=== Section Start ===
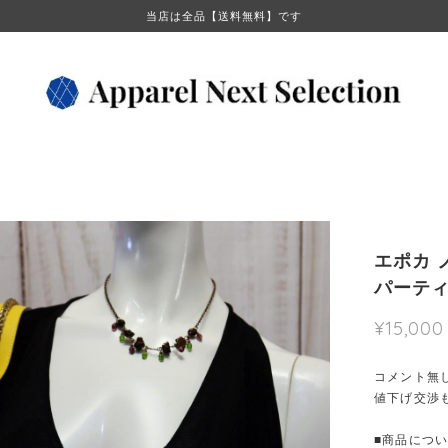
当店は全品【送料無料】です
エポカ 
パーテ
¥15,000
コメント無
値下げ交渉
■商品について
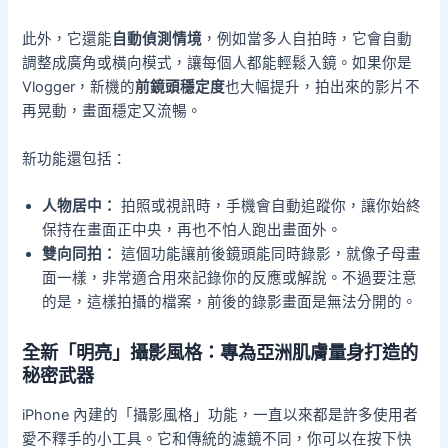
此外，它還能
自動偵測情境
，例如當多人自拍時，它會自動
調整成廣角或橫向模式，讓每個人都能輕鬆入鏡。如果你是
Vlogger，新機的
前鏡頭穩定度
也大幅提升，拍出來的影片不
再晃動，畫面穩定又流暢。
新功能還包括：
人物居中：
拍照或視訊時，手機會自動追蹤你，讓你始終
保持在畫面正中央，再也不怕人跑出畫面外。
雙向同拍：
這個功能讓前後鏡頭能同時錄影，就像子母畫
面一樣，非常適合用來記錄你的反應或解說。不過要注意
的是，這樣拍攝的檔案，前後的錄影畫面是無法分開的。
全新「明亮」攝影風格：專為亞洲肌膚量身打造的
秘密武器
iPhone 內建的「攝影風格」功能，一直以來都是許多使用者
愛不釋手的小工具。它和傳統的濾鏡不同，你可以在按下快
=== Section End ===
=== Section Start ===
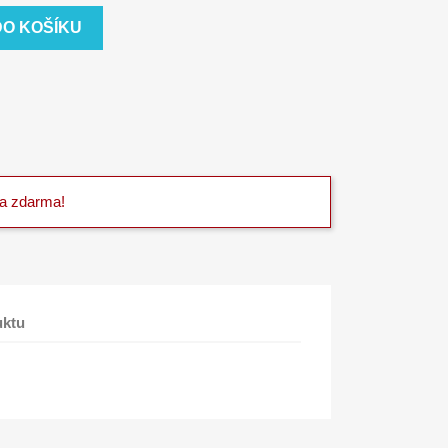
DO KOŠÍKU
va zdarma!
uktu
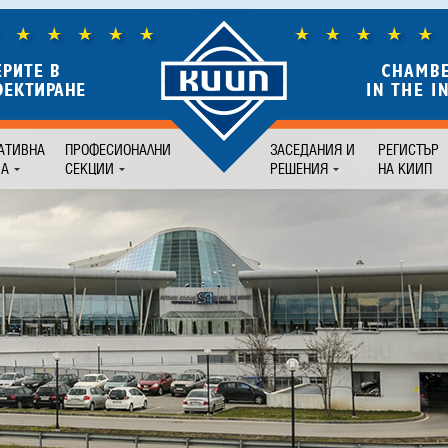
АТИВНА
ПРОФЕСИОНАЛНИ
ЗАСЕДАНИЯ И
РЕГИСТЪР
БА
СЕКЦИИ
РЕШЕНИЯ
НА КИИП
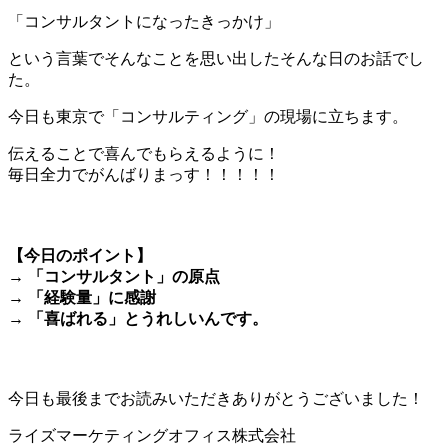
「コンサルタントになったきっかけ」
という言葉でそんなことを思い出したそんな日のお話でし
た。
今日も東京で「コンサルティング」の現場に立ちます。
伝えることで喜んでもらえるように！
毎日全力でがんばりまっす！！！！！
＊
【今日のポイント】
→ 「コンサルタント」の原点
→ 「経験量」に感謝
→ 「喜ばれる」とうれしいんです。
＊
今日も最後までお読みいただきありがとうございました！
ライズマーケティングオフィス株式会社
=== Section End ===
WHAT NEEDS TO BE DONE: What lines in the material above contain the word "攝影風格"? Copy them out.

YOUR RESPONSE:
全新「明亮」攝影風格：專為亞洲肌膚量身打造的
iPhone 內建的「攝影風格」功能，一直以來都是許多使用者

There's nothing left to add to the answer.